Ja, ein Arbeitnehmer kann in bestimmten Situationen als Besitzdiener gelten. Dies ist insbesondere dann der Fall, wenn der Arbeitnehmer im Rahmen seines Arbeitsverhältnisses für seinen Arbeitgeber die tatsächliche Sachherrschaft über eine Sache oder ein Recht ausübt, ohne selbst darüber eine geschützte rechtliche Besitzposition zu haben. Ob ein Arbeitnehmer als Besitzdiener eingestuft wird, ist stets eine Frage des Einzelfalls und hängt von der konkreten Ausgestaltung des Arbeitsverhältnisses und der Tätigkeit des Arbeitnehmers ab.

Haftet ein Besitzdiener für Beschädigungen oder Verlust der Sache, über die er tatsächliche Gewalt ausübt?

Ein Besitzdiener kann im Zivilrecht unter bestimmten Umständen für Schäden oder den Verlust einer Sache haften, die er für den Besitzmittler besitzt. Eine Haftung kommt jedoch nur in Betracht, wenn der Besitzdiener die Schäden oder den Verlust schuldhaft, d. h. durch eigenes Verschulden, verursacht hat. Eine Haftung ist somit nicht automatisch gegeben, sondern hängt vom Einzelfall und dem Grad des Verschuldens ab.

Kann ein Besitzdiener die Sache, über die er tatsächliche Gewalt ausübt, für sich selbst in Anspruch nehmen?

Ein Besitzdiener kann grundsätzlich nicht rechtswirksam die Sache, über die er tatsächliche Gewalt ausübt, für sich selbst in Anspruch nehmen, da er selbst keine geschützte rechtliche Besitzposition hat. Eine Aneignung oder eigenmächtige Verfügung über die Sache würde in der Regel zu zivil- und strafrechtlichen Konsequenzen führen, sofern nicht ausdrückliche Vereinbarungen mit dem Besitzmittler oder anderen Berechtigten über eine entsprechende Nutzung oder Verfügung getroffen wurden. Die unerlaubte Aneignung von Sachen durch einen Besitzdiener ist als Rechtsgutsverletzung, z. B. im Rahmen von Straftatbeständen wie Unterschlagung (§ 246 StGB) oder Betrug (§ 263 StGB), strafrechtlich relevant.

In welchen Situationen kann ein Besitzdiener strafrechtlich belangt werden?
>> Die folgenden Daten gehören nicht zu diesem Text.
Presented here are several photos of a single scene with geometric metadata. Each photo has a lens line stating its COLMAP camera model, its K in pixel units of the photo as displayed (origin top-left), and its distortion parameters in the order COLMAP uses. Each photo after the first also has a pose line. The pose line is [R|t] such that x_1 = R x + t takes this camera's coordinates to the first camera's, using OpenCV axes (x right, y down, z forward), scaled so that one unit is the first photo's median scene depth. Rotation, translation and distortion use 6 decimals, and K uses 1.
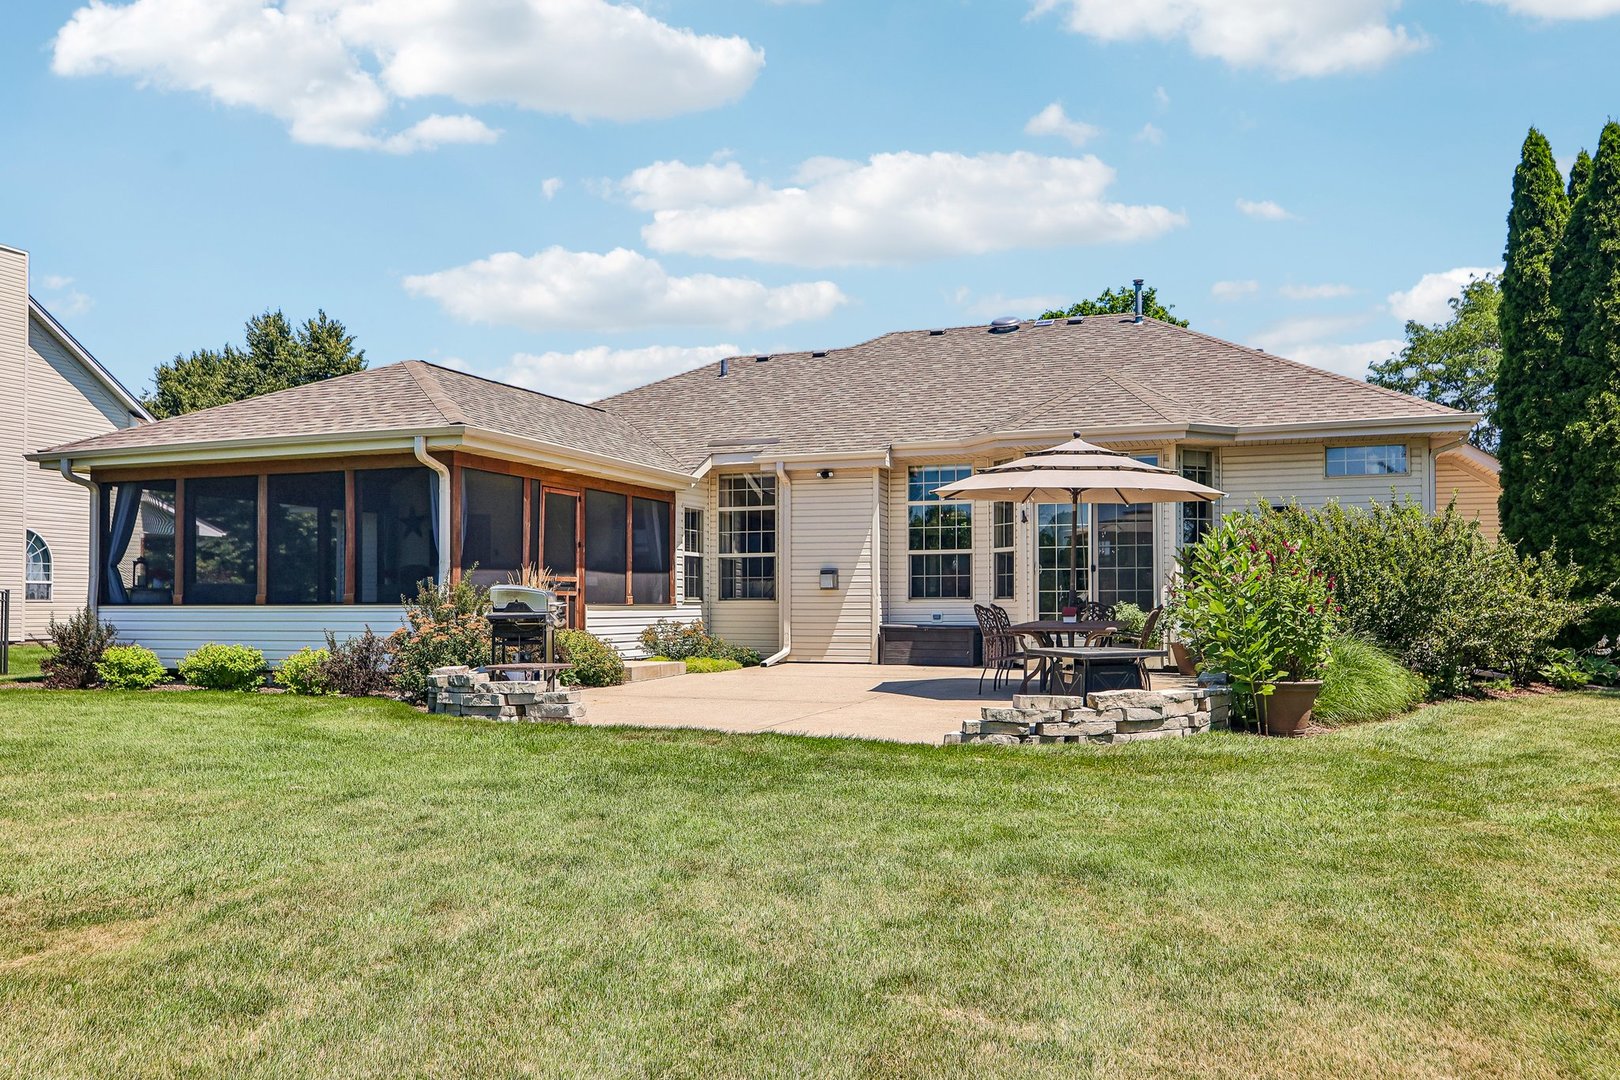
lens RADIAL K [[1267.7, 0, 805.8], [0, 1267.7, 549.0], [0, 0, 1]] dist [0.022665, 0.010531]
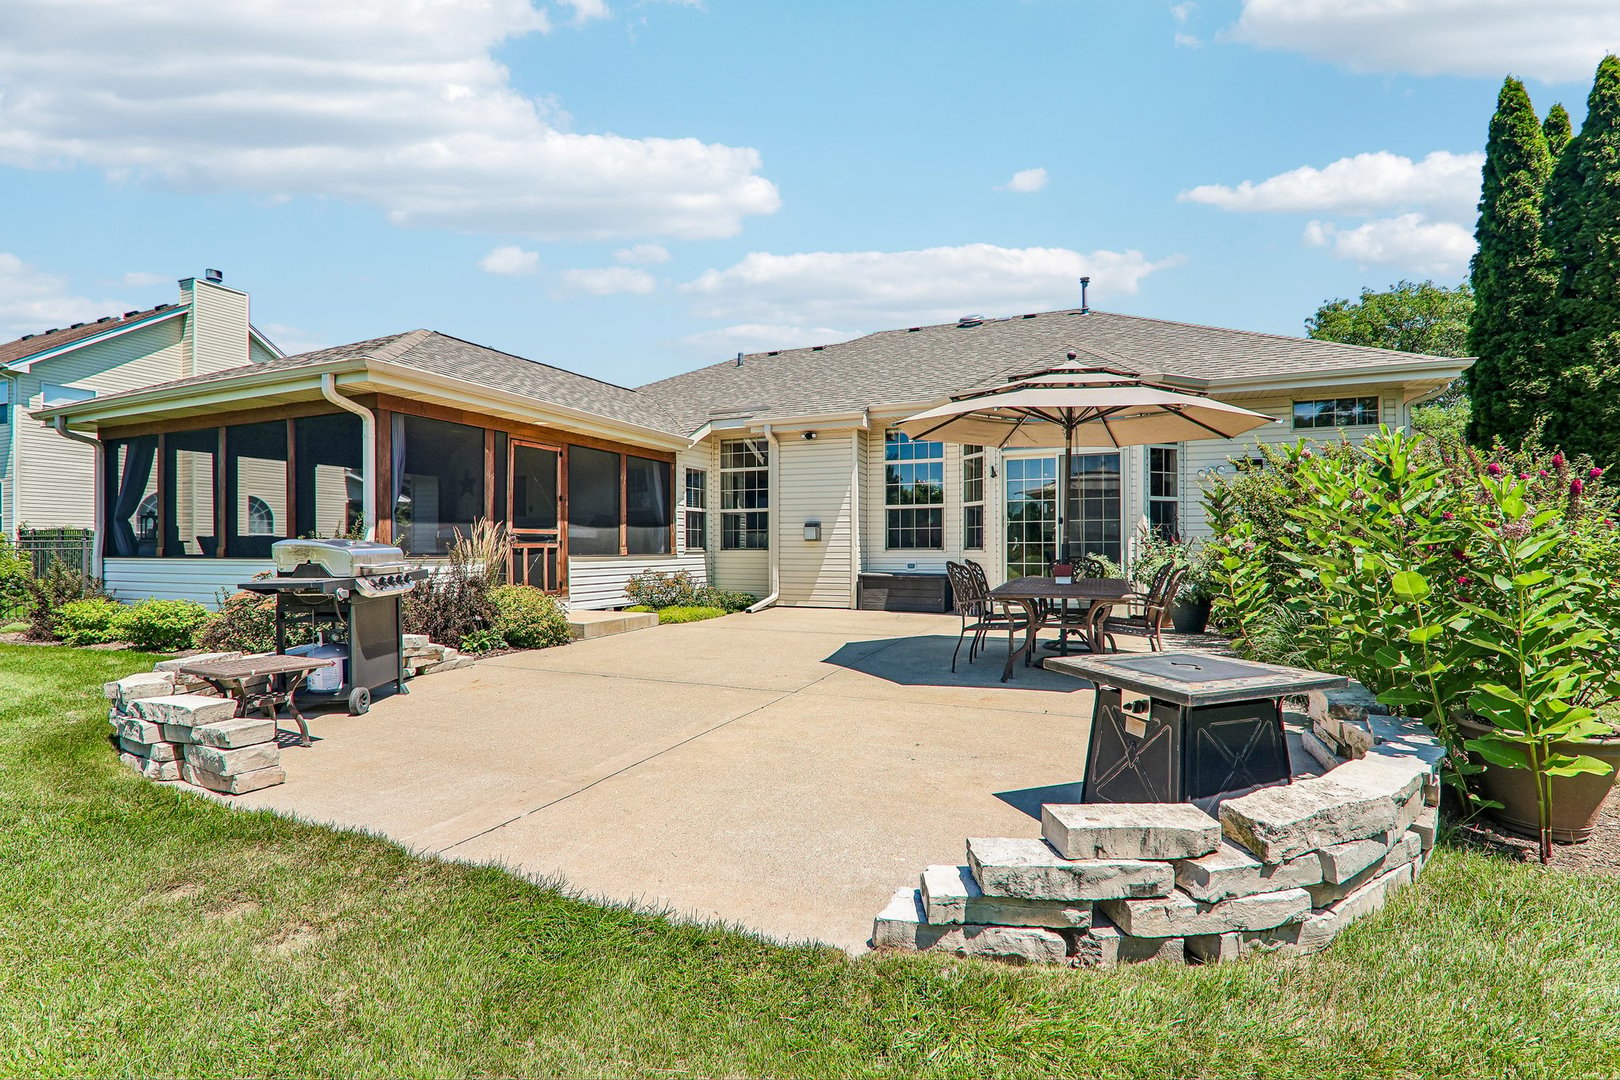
lens RADIAL K [[759.6, 0, 820.3], [0, 759.6, 533.3], [0, 0, 1]] dist [0.003047, -0.000612]
pose [[0.999545, -0.001268, -0.030148, 0.053320], [0.002050, 0.999662, 0.025904, 0.009892], [0.030105, -0.025954, 0.999210, 0.408741]]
Ein Besitzdiener kann strafrechtlich belangt werden, wenn er im Zusammenhang mit der Ausübung der tatsächlichen Sachherrschaft für den Besitzmittler gegen geltendes Recht verstößt. Dies kann insbesondere in den folgenden Fällen zutreffen:

  • Der Besitzdiener verursacht schuldhaft Schäden oder Verluste an der Sache oder dem Recht, über das er tatsächliche Gewalt ausübt, beispielsweise durch fahrlässige oder vorsätzliche Handlungen.
  • Der Besitzdiener handelt mit betrügerischer Absicht, z. B. indem er dem Besitzmittler oder anderen Beteiligten falsche Informationen vorspiegelt, um sich selbst oder Dritten einen unrechtmäßigen Vorteil zu verschaffen.
  • Der Besitzdiener begeht Straftaten im Zusammenhang mit der Ausübung seiner Tätigkeit als Besitzdiener, beispielsweise Unterschlagung, Betrug oder Diebstahl.

Es ist jedoch stets zu beachten, dass die strafrechtliche Beurteilung von Einzelfällen stark von den konkreten Umständen und den individuellen Handlungsweisen der beteiligten Personen abhängt.

Fazit zum Besitzdiener

Der Besitzdiener ist eine wichtige rechtliche Kategorie, die insbesondere im deutschen Zivil- und Strafrecht von Bedeutung ist und in vielen verschiedenen Zusammenhängen auftreten kann. Die Unterscheidung und Abgrenzung von Besitzdienern, Besitzmittlern und Eigenbesitzern ist für eine korrekte rechtliche Beurteilung von Sachverhalten von entscheidender Bedeutung. In der Praxis ist es jedoch häufig schwierig, diese Begriffe voneinander abzugrenzen, und es erfordert juristisches Fachwissen und Erfahrung, um die jeweiligen Konsequenzen im Einzelfall richtig einzuschätzen. Daher ist im Zweifelsfall stets die Konsultation eines erfahrenen Rechtsanwalts empfehlenswert, um unnötige Haftungsrisiken oder rechtliche Probleme zu vermeiden und auf der sicheren Seite zu stehen.